# bunz 4 ever - cupcake and barbie



## enchantedtomeetu (Apr 3, 2011)

Hey everyone! Welcome to this blog about my two 4H male holland lops. They are ten month old brothers and will be show bunnies. If you look in the picture above, cupcake is the first one on the top and barbie is the one on the bottom. Yes, I know.. They are males but have female names.. 
Now currently they are seperated. Cupcake lives in a safe outside hutch which is attached to our garage and Barbie is currently living in my room. They had lived together for the first couple of months but need to be separated due to dominance issues. In this blog, I will write about their daily adventures, showmanship, and anything else. I hope to include lots of pictures! I hope to talk to you guys later!


----------



## LindyS (Apr 3, 2011)

aww to cute!


----------



## Jynxie (Apr 5, 2011)

Canadian and Holland lops. :3 Awesome!

Can't wait to read more of your blog.


----------



## Kipcha (Apr 5, 2011)

Can't wait to see more of your blog!
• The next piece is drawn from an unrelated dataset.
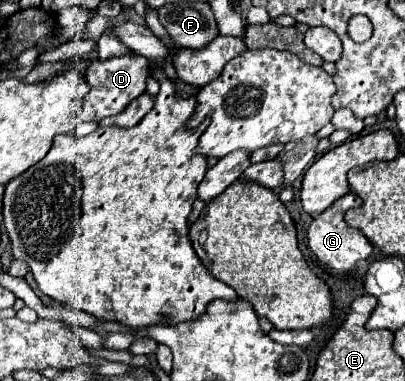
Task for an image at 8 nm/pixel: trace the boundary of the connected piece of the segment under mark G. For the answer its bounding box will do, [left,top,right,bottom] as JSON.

I'm currently in 4-H too, but our club focuses on the rabbit agility rather then showing and such. I'd love to see some pics of your events!


----------



## Nancy McClelland (Apr 5, 2011)

Very cute.


----------



## Wabbitdad12 (Apr 7, 2011)

Great start to your blog and your bunny's are adorable.


----------



## butsy (Apr 7, 2011)

they are super cute !


----------